Work instruction: Pictures stay out of the copy. Retype exactly, and only, the lines from the one containing "ეროვნულმა ბანკმა ლარის ახალი კურსი დაადგინა" through the end of the listing below.
● ● ●
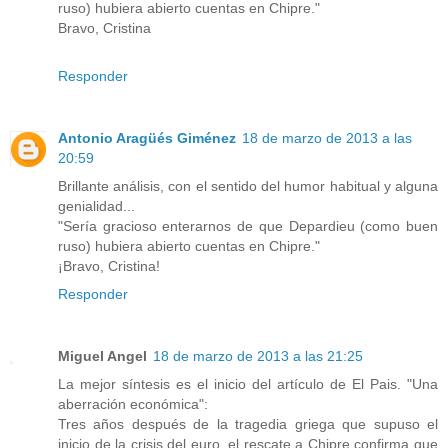
ruso) hubiera abierto cuentas en Chipre."
Bravo, Cristina
Responder
Antonio Aragüés Giménez
18 de marzo de 2013 a las
20:59
Brillante análisis, con el sentido del humor habitual y alguna
genialidad...
"Sería gracioso enterarnos de que Depardieu (como buen
ruso) hubiera abierto cuentas en Chipre."
¡Bravo, Cristina!
Responder
Miguel Angel
18 de marzo de 2013 a las 21:25
La mejor síntesis es el inicio del artículo de El Pais. "Una
aberración económica":
Tres años después de la tragedia griega que supuso el
inicio de la crisis del euro, el rescate a Chipre confirma que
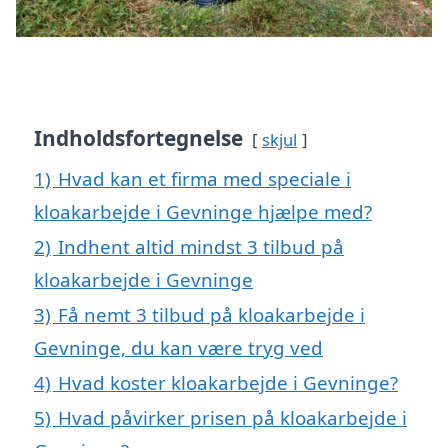
Indholdsfortegnelse
skjul
1)
Hvad kan et firma med speciale i
kloakarbejde i Gevninge hjælpe med?
2)
Indhent altid mindst 3 tilbud på
kloakarbejde i Gevninge
3)
Få nemt 3 tilbud på kloakarbejde i
Gevninge, du kan være tryg ved
4)
Hvad koster kloakarbejde i Gevninge?
5)
Hvad påvirker prisen på kloakarbejde i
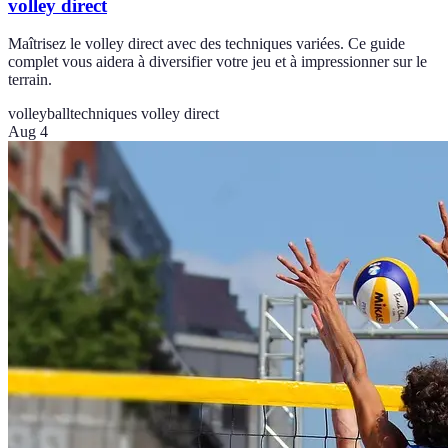
volley direct
Maîtrisez le volley direct avec des techniques variées. Ce guide
complet vous aidera à diversifier votre jeu et à impressionner sur le
terrain.
volleyball
techniques volley direct
Aug 4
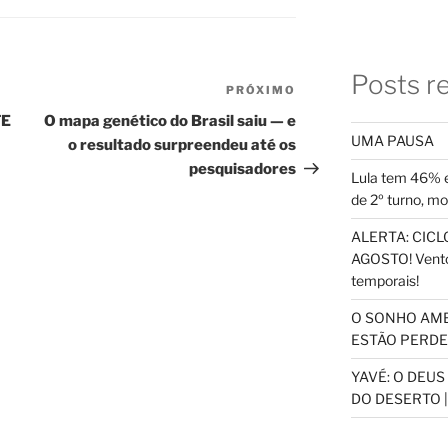
Posts r
PRÓXIMO
Próximo
post
TE
O mapa genético do Brasil saiu — e
UMA PAUSA
o resultado surpreendeu até os
pesquisadores
Lula tem 46% e
de 2º turno, m
ALERTA: CICLO
AGOSTO! Vento
temporais!
O SONHO AM
ESTÃO PERDEN
YAVÉ: O DEU
DO DESERTO |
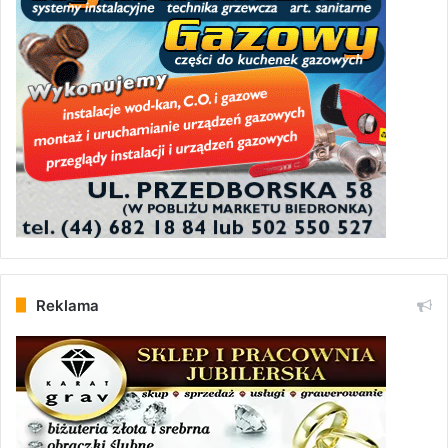
Reklama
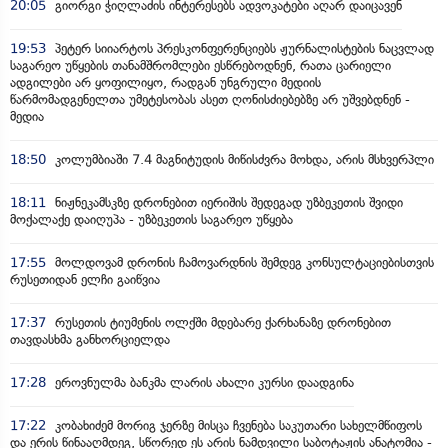
20:05
გიორგი ჭიღლაძის ინტერესებს ადვოკატები აღარ დაიცავენ
19:53
პეტერ სიიარტოს პრესკონფერენციებს ჟურნალისტების ნაცვლად
საგარეო უწყების თანამშრომლები ესწრებოდნენ, რათა ცარიელი
ადგილები არ ყოფილიყო, რადგან უნგრული მედიის
წარმომადგენელთა უმეტესობას ასეთ ღონისძიებებზე არ უშვებდნენ -
მედია
18:50
კოლუმბიაში 7.4 მაგნიტუდის მიწისძვრა მოხდა, არის მსხვერპლი
18:11
ნიჟნეკამსკზე დრონებით იერიშის შედეგად უზბეკეთის შვიდი
მოქალაქე დაიღუპა - უზბეკეთის საგარეო უწყება
17:55
მოლდოვამ დრონის ჩამოვარდნის შემდეგ კონსულტაციებისთვის
რუსეთიდან ელჩი გაიწვია
17:37
რუსეთის ტიუმენის ოლქში მდებარე ქარხანაზე დრონებით
თავდასხმა განხორციელდა
17:28
ეროვნულმა ბანკმა ლარის ახალი კურსი დაადგინა
17:22
კობახიძემ მორიგ ჯერზე მისცა ჩვენება საკუთარი სახელმწიფოს
და ერის წინააღმდეგ, სწორედ ეს არის ნამდვილი საბოტაჟის ანატომია -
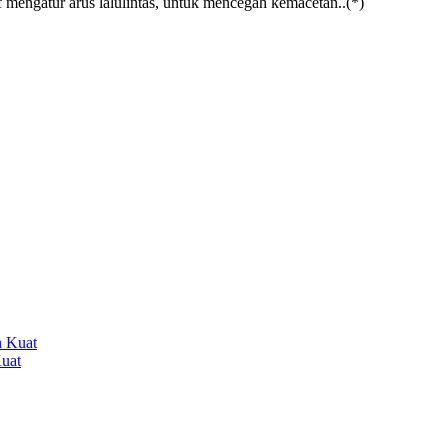
if mengatur arus lalulintas, untuk mencegah kemacetan..(*)
Kuat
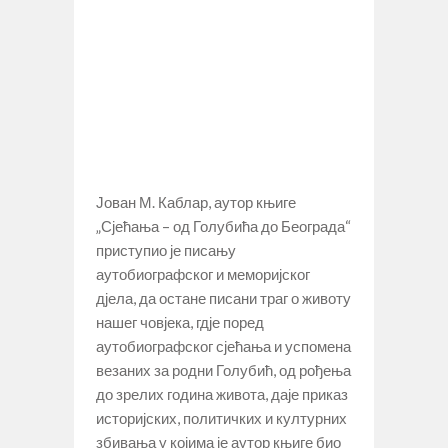
Јован М. Каблар, аутор књиге
„Сјећања – од Голубића до Београда“
приступио је писању
аутобиографског и меморијског
дјела, да остане писани траг о животу
нашег човјека, гдје поред
аутобиографског сјећања и успомена
везаних за родни Голубић, од рођења
до зрелих година живота, даје приказ
историјских, политичких и културних
збивања у којима је аутор књиге био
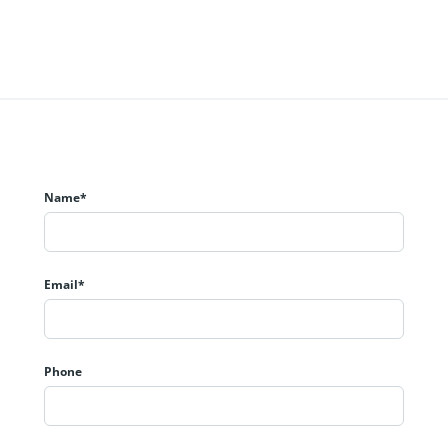
Name*
Email*
Phone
● ● ●
Response to this exercise:
ეროვნულმა ბანკმა ლარის ახალი კურსი დაადგინა
17:22
კობახიძემ მორიგ ჯერზე მისცა ჩვენება საკუთარი სახელმწიფოს
და ერის წინააღმდეგ, სწორედ ეს არის ნამდვილი საბოტაჟის ანატომია -
if mengatur arus lalulintas, untuk mencegah kemacetan..(*)
Kuat
Јован М. Каблар, аутор књиге
„Сјећања – од Голубића до Београда“
приступио је писању
аутобиографског и меморијског
дјела, да остане писани траг о животу
нашег човјека, гдје поред
аутобиографског сјећања и успомена
везаних за родни Голубић, од рођења
до зрелих година живота, даје приказ
историјских, политичких и културних
збивања у којима је аутор књиге био
Name*
Email*
Phone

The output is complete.